City hopes challenge to Census Bureau will add 2,400 to Lawrence’s population total

Lawrence’s population mystery soon may be over.

City officials are ready to acknowledge the city’s population didn’t grow as much over the past decade as they once thought — but they still believe the U.S. Census Bureau has undercounted the city’s population by about 2,400 people.

City commissioners at their Tuesday evening meeting will be asked to send an official letter asking the Census Bureau to review evidence gathered by city staff that suggests there were about 90,000 people living in the city in 2010 rather than the official Census count of 87,643.

The appeal could end a multi-year disagreement between the city and the Census on population totals.
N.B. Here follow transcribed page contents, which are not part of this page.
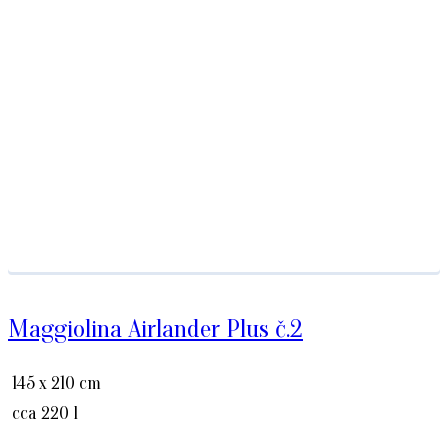
Maggiolina Airlander Plus č.2
145 x 210 cm
cca 220 l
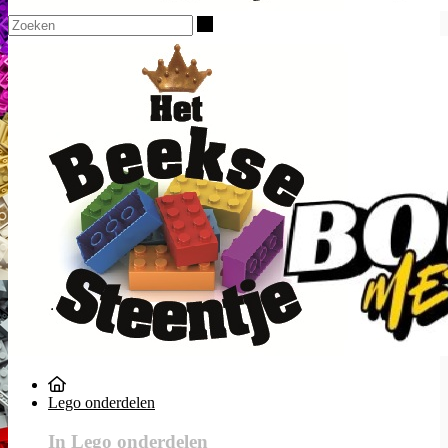
Zoeken
Lego onderdelen
In Lego onderdelen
“At the end of this process, I think we’re going to be much closer to knowing how many people actually are living in Lawrence,” said Amy Miller, a planner who has been leading the Lawrence-Douglas County Planning Department’s review of the Census numbers.

This much already seems certain: There aren’t as many people living in Lawrence as leaders once thought. In 2010, the city’s planning department estimated there were 92,727 people living in the city.
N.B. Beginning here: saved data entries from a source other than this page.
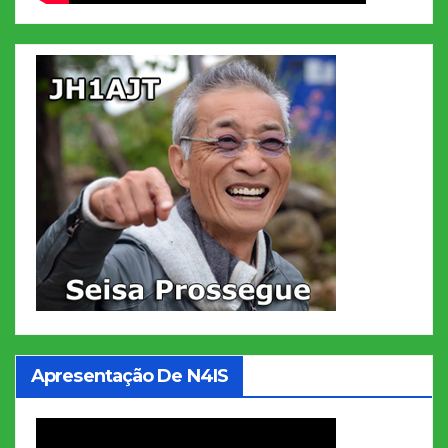
Apresentação De N4IS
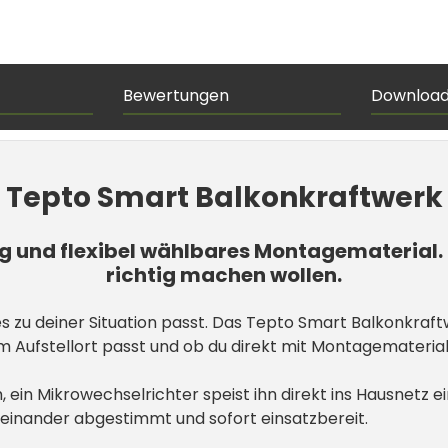
Bewertungen
Downloa
Tepto Smart Balkonkraftwerk
 und flexibel wählbares Montagematerial. Da
richtig machen wollen.
s zu deiner Situation passt. Das Tepto Smart Balkonkraftwe
Aufstellort passt und ob du direkt mit Montagematerial 
in Mikrowechselrichter speist ihn direkt ins Hausnetz ein
ufeinander abgestimmt und sofort einsatzbereit.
If a number near 90,000 ends up being the new 2010 Census population figure, the city will be about four years behind where it thought it was. The city estimated it cracked the 90,000 barrier in 2006.

Miller said it is important for the city to have an accurate population number because planners rely heavily on the figure for tasks such as transportation planning or planning for new water and sewer infrastructure, which is heavily dependent upon population growth.

In addition, population figures are used to calculate some federal aid and grant programs available to the city.

Miller said he believes the city has a good chance of having its population total adjusted upward. Since late 2011, city staff members have been reviewing building permits, utility bills and data from the Douglas County Appraiser’s office to determine how many housing units exist in specific areas of town.

Staff members honed in on 10 Census tracts where it appeared the Census Bureau had undercounted the number of living units by at least 10 units.

In total, the city is contending the Census Bureau undercounted the number of living units in the city by 593. Miller said the undercounted areas were spread across the city, but she thinks student housing areas may have been more impacted.

“I can’t say for sure, but I think a lot of the discrepancies will be single-family homes that have been converted to multifamily use,” Miller said.

Miller said the city has good documentation about the number of housing units that have been added to the city since 2000, when the previous Census was taken.

As for why the city’s internally produced population estimates appear to have been high, Miller now suspects that the city’s 2000 Census count may have been inflated.

In other words, Lawrence may not have grown as much during the 1990s as the Census Bureau indicated. The city used the 2000 Census population total as a baseline to create population estimates for the following years. If the 2000 Census count was inflated, all of the city’s subsequent population estimates would have been inflated too.

Regardless, even if the Census Bureau revises upward the city’s 2010 population totals, the decade of the 2000s will still go down as one of the slower growth periods for the city.

If the city’s new 2010 population number is at about 90,000 people, the city will have posted population growth of 12.3 percent from 2000 to 2010. In both the 1980s and 1990s, the city’s growth rates were closer to 20 percent.